Teresa Tseng is the owner of Noori, a specialized west-coast restaurant embracing the culture of Indian and Pakistani cuisine. Noori’s modernized setting and decade-long success is testament to Tseng’s steady ambitions, providing authentic dining experiences through its diverse display of foods.

TSENG AND NOORI

Tseng always has an innate love for design, and, after spending high school in South Africa and college in the United States, she obtained her masters in Graphic Design in 2001. Graduated and job-ready, Tseng’s business endeavors were thwarted the 9/11 market crash, leaving fresh graduate Tseng with a dry job market; however, rather than stunt her job-search, Tseng turned difficulty into opportunity, telling herself, “If I can’t find a job, why not create a job for myself?” Tseng began knocking on every retail store door she could find, asking owners for their business cards and to view their stores’ websites. After looking over them, Tseng would note any improvements the sites needed and would offer the owners her design services in packages, letting the retailers choose the desired features accordingly. Tseng’s freelance graphic design work would further establish itself after working in California, where her employer would offer her a full-time job alongside a Visa sponsorship.
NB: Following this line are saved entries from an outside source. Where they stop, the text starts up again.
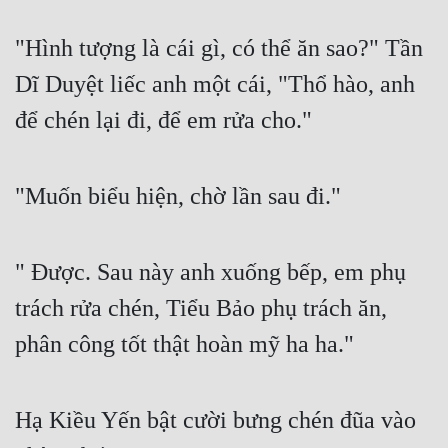
"Hình tượng là cái gì, có thể ăn sao?" Tần 
Dĩ Duyệt liếc anh một cái, "Thổ hào, anh 
để chén lại đi, để em rửa cho."
"Muốn biểu hiện, chờ lần sau đi."
" Được. Sau này anh xuống bếp, em phụ 
trách rửa chén, Tiểu Bảo phụ trách ăn, 
phân công tốt thật hoàn mỹ ha ha."
Hạ Kiều Yến bật cười bưng chén đũa vào 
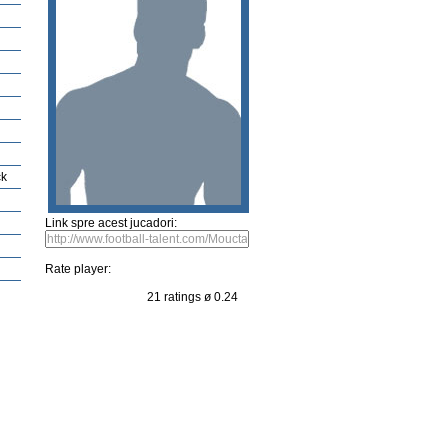
Player rating
Newest Player
Propunerea Jucatorului
Sent a picture
Suggest vide
Naï
this player
Sent a picture
Suggest video
ck
Link spre acest jucadori:
Rate player:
After working a decade with her employer, Tseng craved a change in pace, causing her and her partner to open an Indian restaurant called Noori. The task was not without its challenges, though. Not only did Tseng have limited knowledge of cooking Indian food, but Noori’s early customers and workers thought Tseng was odd for running an Indian restaurant while being Chinese, and even encountered workplace genderism with people assuming her partner to be Noori’s boss. She feels she needs to do extra work to prove her worth as a woman and win people’s respect. To bolster her cooking knowledge, Tseng practiced making every dish on the menu until wholly grasping the process, becoming a self-taught expert on Indian cuisine. Being located in a restaurant hotspot for San Francisco Bay, Tseng also dealt with the added difficulty of fierce competition. To stand out, she prioritizes making Noori the most authentic restaurant in the area. Restaurants often have slow starts as well, with Noori taking three years to be sizably profitable, making it that much more difficult to maintain customer expectation. With all of Tseng’s efforts to have good business conduct, she feels able to take pride in her food’s consistency, specifically her specially made curries. She ensures the dish’s quality taste and consistency by solely handling its preparation, only allowing chefs to follow her lead for optimal constancy.

FOOD FOR THOUGHT 

Marketing should be done in forms of advertisements, flyers, articles, YouTube videos, and Facebook & Instagram posts. Social media is crucial to the restaurant business, with Tseng adding that Google and Yelp reviews are pivotal as well. Advertising restaurants through websites and blog posts increases exposure and widens market reach. When founding a restaurant, marketing should be aggressive, with frequent social media updates listing specials and discounts.

BIRDSEYE VIEW

Tseng’s entrepreneurial journey shows that exuding grit and perseverance will eventually lead to success. Her story serves as a model example of proper business conduct in the face of adversity, making her an inspiration for any looking to involve themselves with the restaurant business. Whether it was her resilience during the job crash or her thoroughness in perfecting cuisine, Tseng always gives her and consumers her all, a work ethic any aspiring entrepreneur can learn something from.